Despite the fact that I study comparative public policy using environmental issues as the core focus of my work, I’ve always been interested in tackling policy issues facing vulnerable populations, regardless of whether they’re associated with environmental issues.
After all, I study commmunities facing water insecurity, toilet insecurity, informal waste pickers. All of these groups are highly vulnerable. I even have an in-press coauthored journal article with Dr. Kate Parizeau (University of Guelph) on the ethics of ethnography within marginalized communities.
This is a topic near and dear to my heart. It doesn’t need to be an environmental issue. Individuals facing homelessness, elderly folks are both communities at the margins.
The policy solution space for issues these populations face is quite important and also very understudied. So even if neither of these policy areas are environmentally-focused, I’m very strongly interested in older persons policy and homelessness policy, and I look forward to doing some research on both of these topics (either with coauthors or students of mine).
Because of my work on the right to sanitation and publicness, I’ve had to examine policy issues that affect homeless populations (or, as they call them in the British literature, “rough sleepers”). One of the first things I had to learn is that homelessness is a temporary and temporal property. This means, individuals may enter and exit homelessness. It’s not a permanent state, but individuals may experience homelessness, rather than “be homeless”.
As a political scientist who also publishes in policy sciences journals, I’m flabbergasted that neither discipline (political science nor policy sciences) have really had homelessness as a major research focus. This, to me, is one of the greatest failures of the discipline. I know the topic isn’t as sexy as elections, or international development, or political behaviour, but…

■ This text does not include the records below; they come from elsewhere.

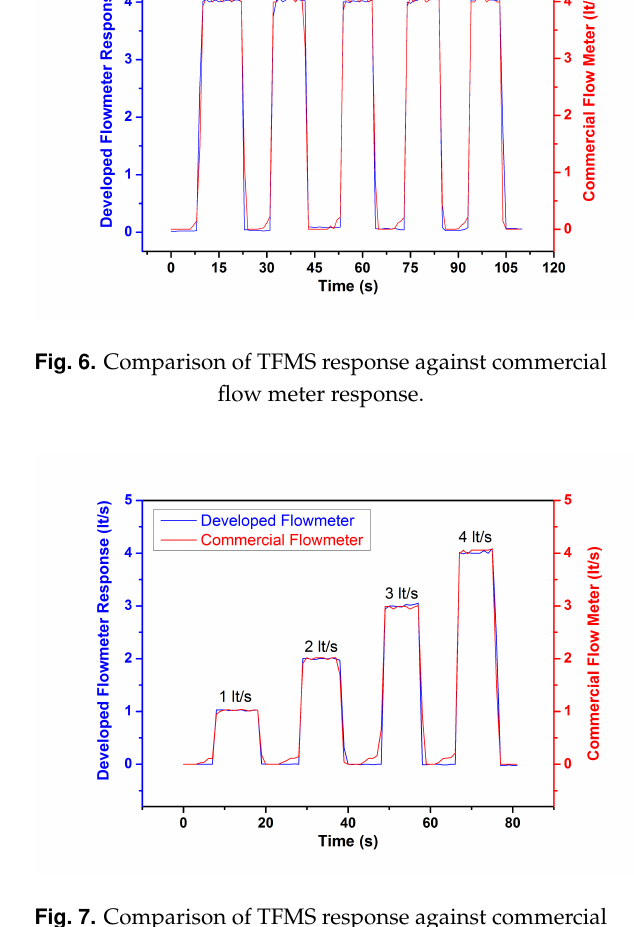
Fig. 7. Comparison of TFMS response against commercial flow meter response for varying flow rates.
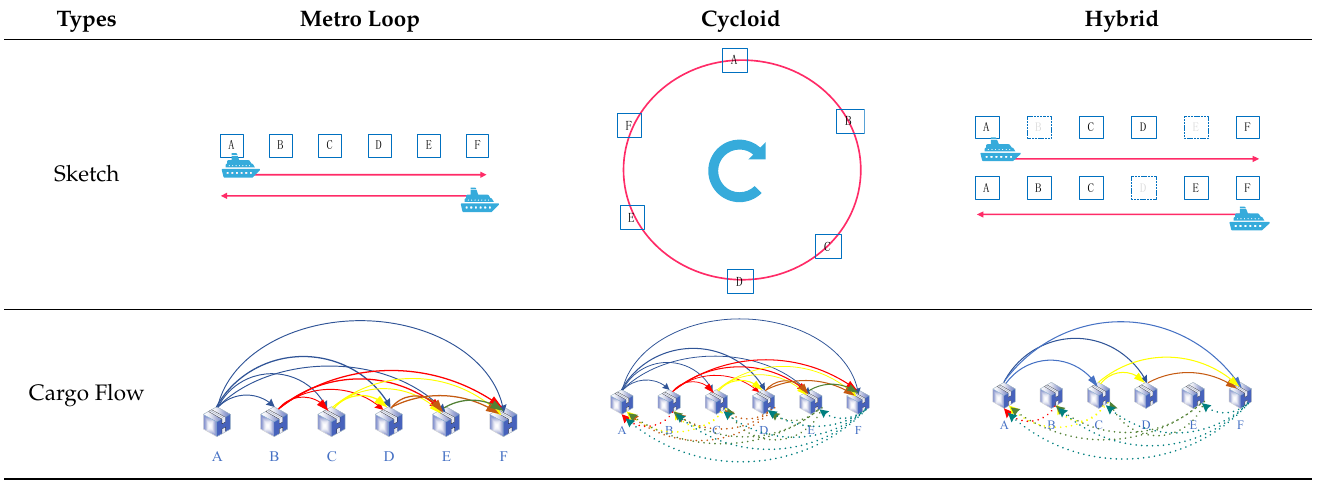
Table 1. Types of containership stowage plans for full routes.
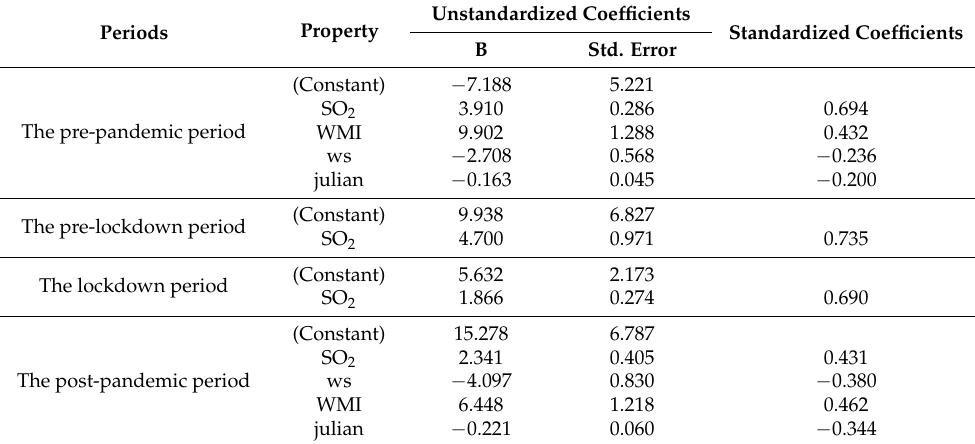
Table 4. Regression coefficients of stepwise multiple linear models over four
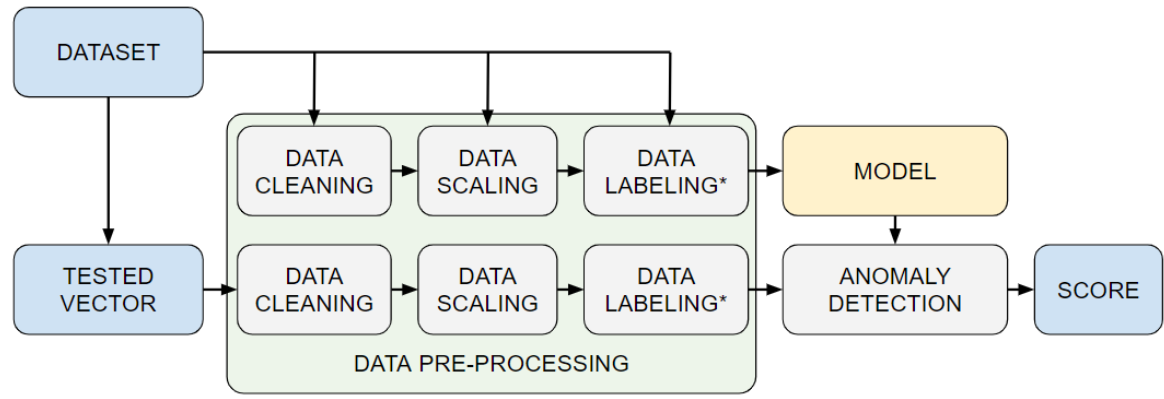
Figure 5. Block diagram representing the data flow in the presented approach.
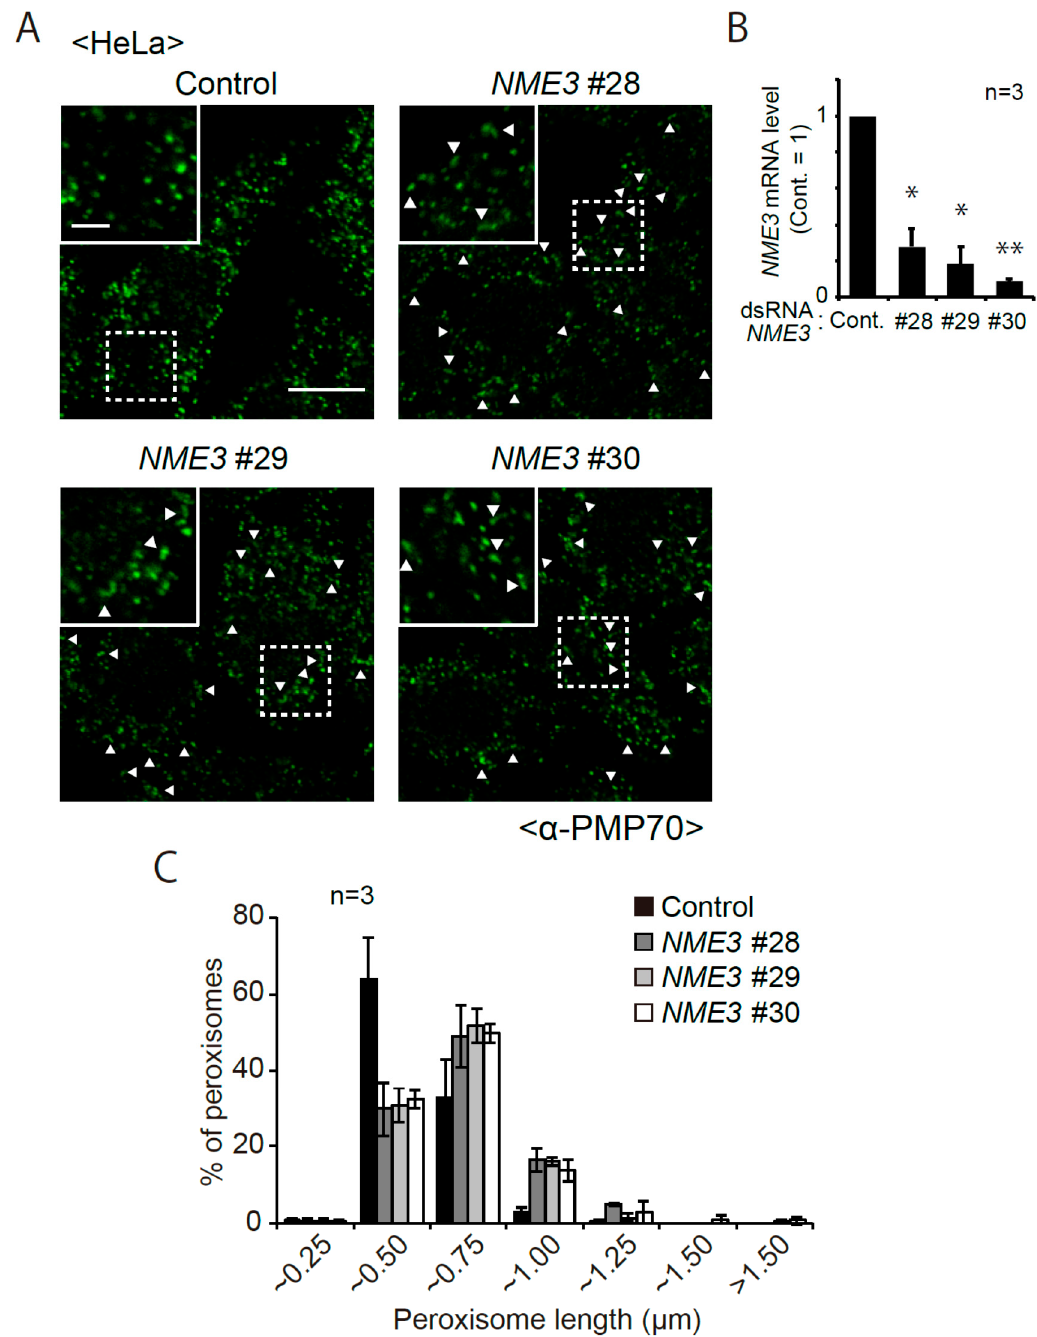
Figure 3. NME3 knockdown elongates peroxisomes. ( A ) Three different dsRNAs (#28, #29, and #30) against NME3 were transfected to HeLa cells as described in Materials and Methods. Morphology of peroxisomes was assessed with anti-PMP70 antibody. Scale bar, 10 µm. Higher magnification images of the boxed regions were shown (Inset). Scale bar, 3 µm. Arrowheads indicate elongated peroxisomes. ( B ) histogram of peroxisome length measured in three each control (totally 385 peroxisomes), ds NME3 #28- (371 peroxisomes), ds NME3 -#29- (349 peroxisomes), and ds NME3 -#30- transfected (344 peroxisomes) HeLa cells. ( C ) mRNA level of NME3 in HeLa cells that had been treated as in ( A ) was quantified by qRT-PCR (n = 3). Data indicate means ± SD. * p < 0.05, ** p < 0.01, by Student’s t -test.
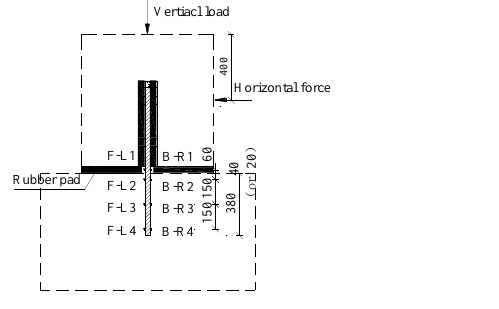
Figure 5. Strain gauge arrangement on the steel dowel (unit: mm).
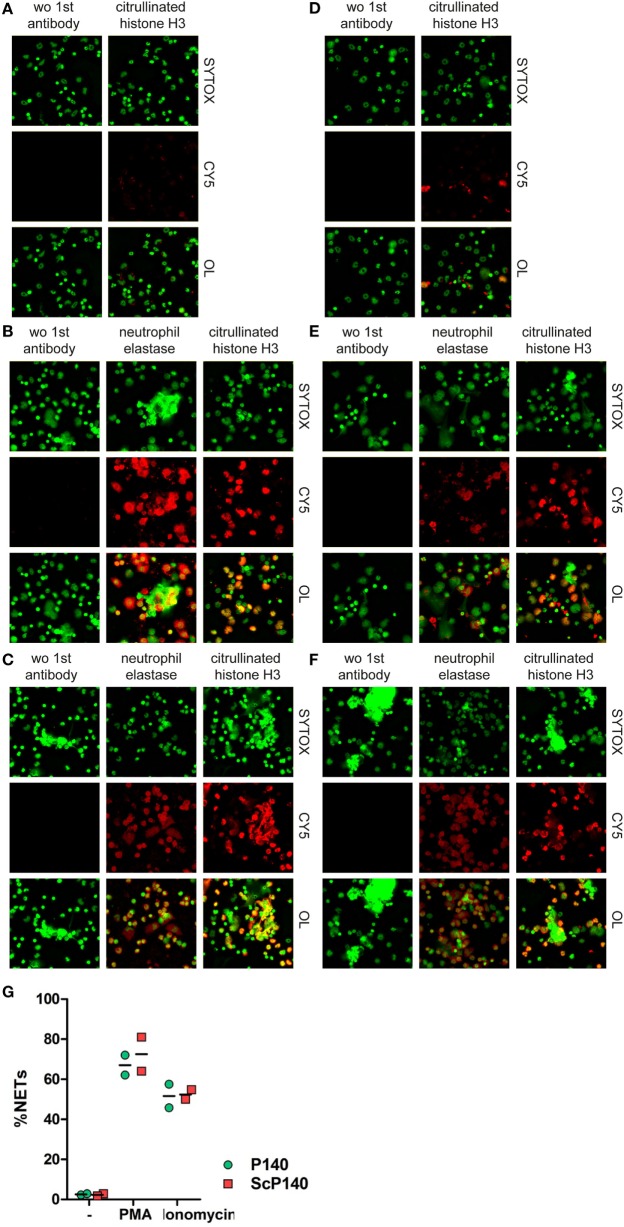
Morphological analysis and quantification of neutrophil extracellular traps (NETs) in P140 and scrambled P140 (ScP140)-treated mice by fluorescence microscopy. Representative immunofluorescence images of SYTOX Green-, neutrophil elastase (NE)-, and citrullinated histone H3 (citH3)-stained neutrophils isolated from ScP140- (A–C) and P140- (D–F) treated mice and incubated without external stimulus (A,D), with PMA (B,E) or with ionomycin (C,F). Left panels show staining controls incubated without (wo) primary antibody to NE or citH3. CY5 stands for control Cyanin 5 and OL stands for overlay. (G) Quantitative analysis of NETs. Scatter plots show individual values and mean of %NETs (defined as % PI+/NE+ cells with >3-fold mean nuclear size) from two mice.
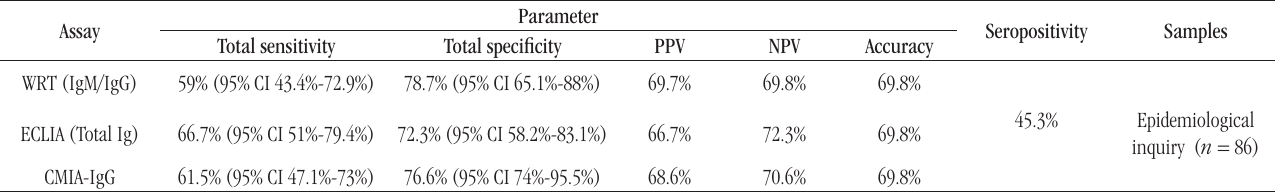
Seropositivity Samples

Second (related) unpopular opinion: one reason that political scientists don't do it is because political science journals won't publish it <also ducks>
— Mirya R. Holman (@prof_mirya) July 11, 2018
I argued that we had an excess of electoral studies’ political scientists (which didn’t earn me accolades, I must say), not because I don’t think elections aren’t important (they are), but because so much journal space has been taken up by electoral studies, whereas there is NOT A SINGLE JOURNAL ARTICLE in the three major journals for political science (American Journal of Political Science, American Political Science Review and Journal of Politics) focused on homelessness. This, to me, is atrocious. A few fellow political scientists helped me find some political science-related work, but it’s really minimal compared to the magnitude and importance of this policy area.
Work by @ScottClif and @SpencerPiston: https://t.co/iQawB6usmn
— Elizabeth Simas (@beth_simas) July 12, 2018
Agree. I did find one but it took a little more digging: https://t.co/BstMBv03s0
— J. Celeste Lay (@jcelestelay) July 11, 2018
My plea is not for electoral studies’ scholars to stop doing that kind of work, but for political scientists and policy sciences’ researchers to focus on an under-studied area. One that sociology, anthropology, social work and geography have done extensive work on, but that remains under-researched within our discipline.